* _TEXT BLOCK_
- - - - - - -

You are here

I just joined....and I need help before I go crazy.

Steph9280's picture

So this is my first time here and I could use some help. I've been married for close to 3 years now to my soul mate, and we have been raising her kids from her previous marriage to their father. The 19 year old doesn't live with us because he's violent to his younger siblings. Our 14 year old son is hitting puberty and has his moody moments but is the child that I've bonded with the most. And then there is the 10 year old girl. We have been having the WORST time ever with her lately. She is rude, with a huge attitude, rolling her eyes, shaking her head at us. The most recent is when I try helping her with her homework that is wrong she argues with me that shes right even when it's clearly wrong. No matter what I ask of her lately its an argument. I know that she could be close to having her first "monthly visit" but it's at the point where I'm looking to get a 2nd job in addition to my 40+ hours now just for an excuse not to be around her. Any suggestions?

notthebradybunch6's picture

I have a nine year old, who does the same things occasionally. Her Dad is in Afghanistan, so I am not sure if it is stress or the age. Have you talked to your wife about it?

Steph9280's picture

Yes, she's seeing the same disrepect as I am from her. We have her in counseling once a week and it just seems like things have constinuously gone down hill. I was tossing around ideas this morning and wondering if the changes her bio dad are making around his house are causing the tantrums with us? Until recently she had the run of the house over there and my wife "C" finally put her foot down and said listen up pal, its time to be a real dad and stop being just a friend. But she consistently cuts me off during sentences, back talks with the SMALLEST task such as tying her shoes. I've been with C since I was 25, I had no responsibilties other than a car payment and an apartment. I took the roll as step mom only to be bashed by their bio dad, and C's family. I've given up everything for them and support all 3 solely with only $80 a month child support for 2 children. SO last night when I asked what the problem was I was told that " I don't do anything" for her. It's a knife to the heart over and over again and I'm not sure how much more I can handle?

WHERESMYWART's picture

Hey, the ten year old sounds like my SS13. He can be so wrong and argue with me an hour. He was also shooting his Daddy dirty looks the other day and his dear daddy did nothing about it. If he did that to me, I would put him in his place in a hurry.

- - - - - - -

* _RECORDED INFORMATION_
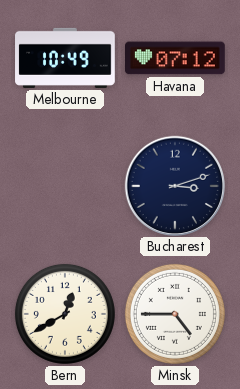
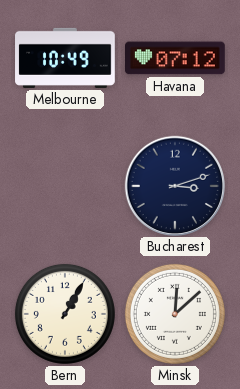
Bern: 12:40 -> 1:05
Minsk: 4:45 -> 12:08
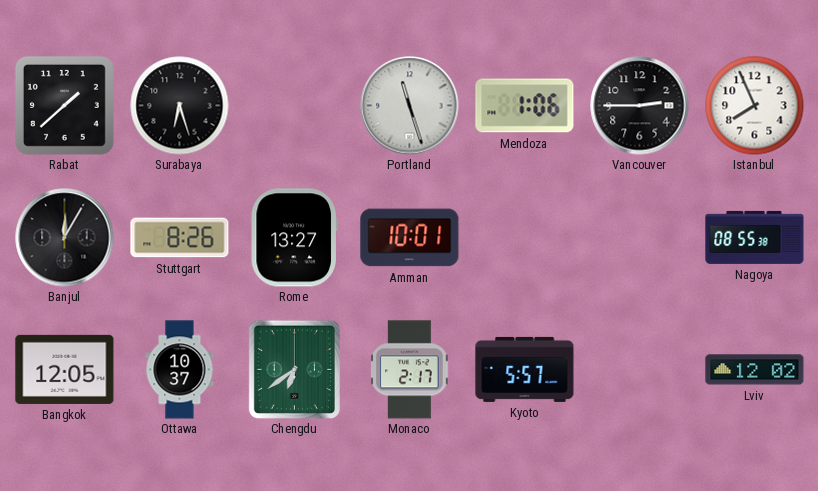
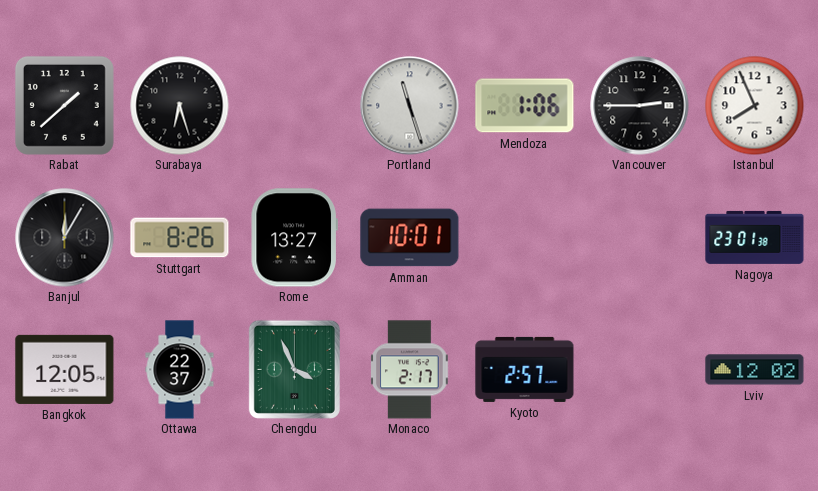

- - - - - - -

* _TASK OBJECTIVE_
Continue the forum thread about a stepparent struggling with a rude 10-year-old stepdaughter, starting right after its last sentence.

* _RESULT OF THIS TASK_
My birthson is 10. He does not yell at me or roll his eyes. If he ever feels froggy enough, he is free to jump but he will also be put in his place very quickly. My XH that used to have such big anger problems just lets him hollar and scream at him like its no big deal. I think a lot of it is kids will treat us how we allow them. Not saying my kids or skids treat me wonderfully all the time but they know if they are good to me, I will be good to them. And if they want to treat me like crap, well then they better not ask me for anything:P Im sorry you are going through this. Wish I could help more.

Steph9280's picture

Thanks WMW. It's really nice to know that someone else understands. I talk to C all the time about things but she always pulls the "momma bear" attitude with me even when the kids are clearly in the wrong. I totally understand why she feels that way but it's not helping. Also, she "C" that is, is bipolar, so its like a full time job away from work dealing with the two of them. I appreciate you reading my rant and commenting. It helped a bunch Smile

WHERESMYWART's picture

You are very welcome and you will find that 98% of the people here are great and give awesome advice. Please continue to blog under create content (which I recently learned last night gives you more control) and keep us informed. Also feel free to post on others postings as well. It feels so good that we have this place to come for help!:)

PrincessFiona's picture

10 year old girls - YIKES ! I am living your hell. And she is my bio. I honestly think it's the age but it is truely testing my patience.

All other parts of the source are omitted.